I have VMs running on this host and if possible need to recover without affecting there current state
Any suggestions?
Thanks
Hi,
look at that.
Frank
You can try to kill the process and restart it using SSH or the local console
Hi,
Thanks for the reply. I have already tried to restart the services via SSH. The response, is posted within my initial query.
Also the .PID files do not exist.
Thanks
Mike
Have you tried to manually stop it with the kill command?
Yes - sh: cannot kill pid 2833: No such process
But this is the ID that you see with ps command?

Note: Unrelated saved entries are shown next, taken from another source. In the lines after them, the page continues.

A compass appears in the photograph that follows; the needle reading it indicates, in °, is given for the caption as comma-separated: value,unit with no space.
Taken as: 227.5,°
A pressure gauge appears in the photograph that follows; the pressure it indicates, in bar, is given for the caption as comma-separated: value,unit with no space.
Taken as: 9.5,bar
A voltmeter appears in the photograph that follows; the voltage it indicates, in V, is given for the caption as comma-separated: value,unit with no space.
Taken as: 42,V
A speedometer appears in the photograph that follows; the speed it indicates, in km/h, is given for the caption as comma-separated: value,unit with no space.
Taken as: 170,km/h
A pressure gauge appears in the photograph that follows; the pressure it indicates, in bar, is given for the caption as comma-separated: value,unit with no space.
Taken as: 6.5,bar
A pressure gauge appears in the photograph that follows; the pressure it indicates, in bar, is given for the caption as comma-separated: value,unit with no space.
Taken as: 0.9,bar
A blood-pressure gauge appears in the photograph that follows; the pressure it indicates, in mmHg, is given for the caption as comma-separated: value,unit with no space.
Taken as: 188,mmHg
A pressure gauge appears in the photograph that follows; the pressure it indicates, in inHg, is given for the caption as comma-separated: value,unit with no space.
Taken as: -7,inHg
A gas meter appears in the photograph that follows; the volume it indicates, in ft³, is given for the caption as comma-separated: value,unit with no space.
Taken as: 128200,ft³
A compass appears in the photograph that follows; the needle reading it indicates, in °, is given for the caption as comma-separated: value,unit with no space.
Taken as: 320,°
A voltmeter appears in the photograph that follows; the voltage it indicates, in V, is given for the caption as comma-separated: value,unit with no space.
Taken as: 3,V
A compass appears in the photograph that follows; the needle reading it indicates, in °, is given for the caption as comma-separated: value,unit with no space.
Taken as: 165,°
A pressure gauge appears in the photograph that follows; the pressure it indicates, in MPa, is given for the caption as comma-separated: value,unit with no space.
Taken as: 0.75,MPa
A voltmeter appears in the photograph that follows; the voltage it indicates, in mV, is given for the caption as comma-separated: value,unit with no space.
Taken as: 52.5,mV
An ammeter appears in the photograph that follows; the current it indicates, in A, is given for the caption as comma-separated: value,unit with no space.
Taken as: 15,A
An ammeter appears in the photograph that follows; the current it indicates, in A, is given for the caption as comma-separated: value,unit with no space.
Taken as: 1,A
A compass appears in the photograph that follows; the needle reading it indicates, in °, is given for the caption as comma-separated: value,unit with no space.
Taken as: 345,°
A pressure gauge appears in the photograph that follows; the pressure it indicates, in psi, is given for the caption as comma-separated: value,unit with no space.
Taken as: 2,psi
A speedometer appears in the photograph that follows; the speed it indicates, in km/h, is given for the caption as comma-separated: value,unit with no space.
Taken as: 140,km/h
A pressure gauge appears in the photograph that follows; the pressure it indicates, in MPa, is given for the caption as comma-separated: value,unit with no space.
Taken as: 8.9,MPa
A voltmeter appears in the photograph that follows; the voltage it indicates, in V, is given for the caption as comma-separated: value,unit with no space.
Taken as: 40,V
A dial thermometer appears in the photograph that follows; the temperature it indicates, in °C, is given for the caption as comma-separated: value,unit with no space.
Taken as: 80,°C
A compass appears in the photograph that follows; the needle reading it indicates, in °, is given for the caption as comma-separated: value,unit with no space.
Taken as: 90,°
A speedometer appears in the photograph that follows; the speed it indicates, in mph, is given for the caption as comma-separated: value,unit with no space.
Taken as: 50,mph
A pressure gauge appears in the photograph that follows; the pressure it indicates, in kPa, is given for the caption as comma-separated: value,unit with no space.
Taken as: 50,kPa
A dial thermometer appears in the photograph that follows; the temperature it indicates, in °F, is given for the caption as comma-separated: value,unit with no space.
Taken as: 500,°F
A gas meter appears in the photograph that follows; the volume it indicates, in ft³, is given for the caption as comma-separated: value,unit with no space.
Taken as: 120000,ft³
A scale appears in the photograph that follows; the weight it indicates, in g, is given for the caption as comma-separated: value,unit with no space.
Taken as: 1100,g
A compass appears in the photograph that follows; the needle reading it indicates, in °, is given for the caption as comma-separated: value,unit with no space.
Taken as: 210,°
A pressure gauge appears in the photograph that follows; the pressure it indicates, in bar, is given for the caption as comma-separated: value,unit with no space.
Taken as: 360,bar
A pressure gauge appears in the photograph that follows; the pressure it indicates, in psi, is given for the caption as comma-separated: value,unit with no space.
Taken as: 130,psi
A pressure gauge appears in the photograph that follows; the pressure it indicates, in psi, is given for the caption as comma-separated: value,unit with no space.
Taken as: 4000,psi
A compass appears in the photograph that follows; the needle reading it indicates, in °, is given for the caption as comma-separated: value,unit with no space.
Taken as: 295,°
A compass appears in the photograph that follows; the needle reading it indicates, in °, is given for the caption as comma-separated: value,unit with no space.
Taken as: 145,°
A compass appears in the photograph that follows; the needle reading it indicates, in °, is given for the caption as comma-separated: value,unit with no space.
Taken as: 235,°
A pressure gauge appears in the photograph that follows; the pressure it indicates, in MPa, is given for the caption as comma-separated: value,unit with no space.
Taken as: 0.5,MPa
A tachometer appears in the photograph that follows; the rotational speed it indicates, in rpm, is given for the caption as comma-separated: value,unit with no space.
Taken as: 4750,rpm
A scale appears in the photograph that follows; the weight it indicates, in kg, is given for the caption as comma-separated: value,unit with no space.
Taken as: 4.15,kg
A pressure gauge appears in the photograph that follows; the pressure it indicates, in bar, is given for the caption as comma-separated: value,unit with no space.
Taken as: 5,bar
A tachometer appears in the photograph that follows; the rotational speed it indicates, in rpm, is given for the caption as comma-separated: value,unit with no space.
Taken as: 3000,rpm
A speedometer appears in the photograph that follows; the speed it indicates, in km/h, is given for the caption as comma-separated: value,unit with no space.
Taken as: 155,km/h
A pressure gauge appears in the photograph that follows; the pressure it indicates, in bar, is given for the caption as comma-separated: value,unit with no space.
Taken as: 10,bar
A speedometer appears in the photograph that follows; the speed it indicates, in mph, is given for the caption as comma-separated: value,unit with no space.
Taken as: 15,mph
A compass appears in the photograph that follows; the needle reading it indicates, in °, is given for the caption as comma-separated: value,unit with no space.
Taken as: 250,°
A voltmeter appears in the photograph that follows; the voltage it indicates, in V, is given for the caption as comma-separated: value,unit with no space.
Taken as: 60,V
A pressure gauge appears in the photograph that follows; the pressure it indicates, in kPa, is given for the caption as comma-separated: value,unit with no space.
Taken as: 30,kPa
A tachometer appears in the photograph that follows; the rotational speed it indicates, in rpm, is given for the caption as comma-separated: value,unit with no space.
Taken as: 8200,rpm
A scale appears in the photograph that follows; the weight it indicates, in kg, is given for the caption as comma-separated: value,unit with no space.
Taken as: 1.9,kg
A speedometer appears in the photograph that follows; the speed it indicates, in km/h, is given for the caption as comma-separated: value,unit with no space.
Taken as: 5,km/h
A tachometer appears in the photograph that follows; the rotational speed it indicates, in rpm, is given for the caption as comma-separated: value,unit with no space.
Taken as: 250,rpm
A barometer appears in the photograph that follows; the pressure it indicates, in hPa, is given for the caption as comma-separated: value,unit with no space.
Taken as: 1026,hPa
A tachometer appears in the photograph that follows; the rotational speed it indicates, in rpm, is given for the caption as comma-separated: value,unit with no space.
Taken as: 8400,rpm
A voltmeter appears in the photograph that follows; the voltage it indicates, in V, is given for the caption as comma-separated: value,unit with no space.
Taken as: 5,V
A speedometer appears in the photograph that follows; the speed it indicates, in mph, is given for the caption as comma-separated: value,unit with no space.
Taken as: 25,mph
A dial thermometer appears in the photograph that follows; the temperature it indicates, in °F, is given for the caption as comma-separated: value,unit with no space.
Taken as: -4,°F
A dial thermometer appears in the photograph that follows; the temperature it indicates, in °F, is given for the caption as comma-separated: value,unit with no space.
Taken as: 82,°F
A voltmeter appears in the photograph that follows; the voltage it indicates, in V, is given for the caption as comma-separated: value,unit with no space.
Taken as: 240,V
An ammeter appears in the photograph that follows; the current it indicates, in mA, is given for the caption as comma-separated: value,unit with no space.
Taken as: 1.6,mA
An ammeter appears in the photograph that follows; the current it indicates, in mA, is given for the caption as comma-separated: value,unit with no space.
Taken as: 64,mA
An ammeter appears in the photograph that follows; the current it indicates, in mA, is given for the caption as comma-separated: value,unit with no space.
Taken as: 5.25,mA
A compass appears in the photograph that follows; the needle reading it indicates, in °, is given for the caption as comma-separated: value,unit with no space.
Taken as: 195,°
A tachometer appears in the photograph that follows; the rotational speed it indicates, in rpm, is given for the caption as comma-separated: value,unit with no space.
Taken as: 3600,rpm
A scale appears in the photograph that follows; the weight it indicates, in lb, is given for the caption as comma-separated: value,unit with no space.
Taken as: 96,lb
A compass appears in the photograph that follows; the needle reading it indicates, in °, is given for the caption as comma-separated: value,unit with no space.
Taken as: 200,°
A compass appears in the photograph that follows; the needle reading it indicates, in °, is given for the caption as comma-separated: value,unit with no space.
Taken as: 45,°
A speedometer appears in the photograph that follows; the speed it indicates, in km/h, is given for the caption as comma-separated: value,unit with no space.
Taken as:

It is the ID returned from the following command, yes
~ # ps -g | grep hostd
8780146 8780146 nssquery 8780146 8853869 /usr/libexec/hostd/nssquery
2833 2833 hostd-worker 2833 2833 hostd
2985 2985 nssquery 2985 2833 /usr/libexec/hostd/nssquery
126057 2833 hostd-worker 2833 2833 hostd
Have you tried with 126057?
Same response I'm afraid
I will add that this appears to be the result of some iSCSI storage changes. The host still has access to the targets but some of the LUNs were removed from the target. They had been unmounted etc. but following a rescan, the host became disconnected
Hi,
Try this kb Article http://kb.vmware.com/kb/1007261
Hi - tried this but the PID files do not exist
Did you manage to kill the hostd process without reboot in the end?
I have this exact issue, no connecticity in vcenter to esxi 5.0 hosts (latest patches installed) and when attempting to restart hostd it advises " cannot kill pid 2901: No success process"
I really cannot reboot these hosts, they are running approx 40 cusomter VM's.
Did someone find a solution for this problem?
is urgently!
In the end after speaking with VMware support we had no option but to re-install the host.
Our issue was caused by incorrect procedure for removing iSCSI based storage
Ok, you make me nervous.
We talk about 4 host and round about 150 VMs.
We got new storage (1TB LUN) with the VMFS5 format.
After the migrate of the vm's from the old to the new LUN, we unmount and extinguished the LUN over the vCenter. After a rescan of HBA and LUN, the hosts lost 2-3 hours later the connections.
I see dead LUNs at the host (esxcfg-mpath -L | grep dead).